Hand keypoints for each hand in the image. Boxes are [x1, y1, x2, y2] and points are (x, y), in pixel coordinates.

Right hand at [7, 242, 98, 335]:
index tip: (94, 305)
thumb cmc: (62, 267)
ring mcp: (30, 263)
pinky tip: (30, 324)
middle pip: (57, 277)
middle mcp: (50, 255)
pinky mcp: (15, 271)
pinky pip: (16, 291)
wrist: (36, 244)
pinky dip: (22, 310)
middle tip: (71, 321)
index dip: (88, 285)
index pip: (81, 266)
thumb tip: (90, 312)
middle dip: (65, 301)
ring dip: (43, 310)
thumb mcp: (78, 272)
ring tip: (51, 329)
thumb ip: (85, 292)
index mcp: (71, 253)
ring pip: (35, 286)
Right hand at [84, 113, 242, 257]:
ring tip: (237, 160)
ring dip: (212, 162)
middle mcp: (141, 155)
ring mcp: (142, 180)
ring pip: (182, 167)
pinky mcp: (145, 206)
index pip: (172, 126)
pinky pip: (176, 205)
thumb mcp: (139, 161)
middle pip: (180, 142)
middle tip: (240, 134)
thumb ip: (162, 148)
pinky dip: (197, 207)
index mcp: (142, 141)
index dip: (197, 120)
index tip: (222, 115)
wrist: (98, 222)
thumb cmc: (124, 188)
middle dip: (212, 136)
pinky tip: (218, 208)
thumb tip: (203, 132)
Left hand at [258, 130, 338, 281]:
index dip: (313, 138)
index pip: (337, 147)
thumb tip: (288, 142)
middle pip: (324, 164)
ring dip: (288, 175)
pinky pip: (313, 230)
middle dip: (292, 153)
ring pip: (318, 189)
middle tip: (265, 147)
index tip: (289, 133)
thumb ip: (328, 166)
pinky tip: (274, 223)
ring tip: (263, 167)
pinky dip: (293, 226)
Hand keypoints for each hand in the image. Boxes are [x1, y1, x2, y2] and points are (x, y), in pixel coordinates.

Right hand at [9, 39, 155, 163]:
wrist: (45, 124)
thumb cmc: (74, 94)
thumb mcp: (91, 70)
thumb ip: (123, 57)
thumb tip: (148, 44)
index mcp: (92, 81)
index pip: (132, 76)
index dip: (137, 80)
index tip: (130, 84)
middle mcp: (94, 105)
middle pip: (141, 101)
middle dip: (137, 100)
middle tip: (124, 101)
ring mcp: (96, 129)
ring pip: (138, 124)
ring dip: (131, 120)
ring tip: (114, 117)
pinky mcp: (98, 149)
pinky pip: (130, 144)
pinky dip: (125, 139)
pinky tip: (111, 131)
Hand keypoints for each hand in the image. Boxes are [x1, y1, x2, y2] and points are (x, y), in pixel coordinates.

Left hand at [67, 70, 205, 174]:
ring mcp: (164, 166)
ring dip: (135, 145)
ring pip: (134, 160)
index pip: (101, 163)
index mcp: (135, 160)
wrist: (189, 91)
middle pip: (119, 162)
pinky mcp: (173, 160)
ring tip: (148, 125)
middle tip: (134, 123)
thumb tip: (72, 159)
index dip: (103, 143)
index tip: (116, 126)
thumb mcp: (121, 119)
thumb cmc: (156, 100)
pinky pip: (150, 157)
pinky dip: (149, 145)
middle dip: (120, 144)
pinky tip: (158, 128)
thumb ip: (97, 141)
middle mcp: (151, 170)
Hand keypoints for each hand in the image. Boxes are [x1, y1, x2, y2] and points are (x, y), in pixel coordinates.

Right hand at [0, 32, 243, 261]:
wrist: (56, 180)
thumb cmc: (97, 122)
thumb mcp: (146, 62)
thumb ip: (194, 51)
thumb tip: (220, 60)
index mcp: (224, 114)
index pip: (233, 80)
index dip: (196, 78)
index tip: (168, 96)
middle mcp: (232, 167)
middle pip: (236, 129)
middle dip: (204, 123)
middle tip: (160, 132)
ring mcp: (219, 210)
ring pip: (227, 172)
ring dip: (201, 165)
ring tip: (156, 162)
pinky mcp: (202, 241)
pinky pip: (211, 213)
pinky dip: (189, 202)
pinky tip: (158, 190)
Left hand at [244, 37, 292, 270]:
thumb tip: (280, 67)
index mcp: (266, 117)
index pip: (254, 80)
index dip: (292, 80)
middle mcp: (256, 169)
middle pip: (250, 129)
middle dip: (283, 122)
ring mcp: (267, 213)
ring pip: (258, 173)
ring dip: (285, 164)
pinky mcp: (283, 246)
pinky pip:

::::

Tell how many lines in the entries contain the string "Right". Give the number and nothing more.

| WRITTEN REPLY |
4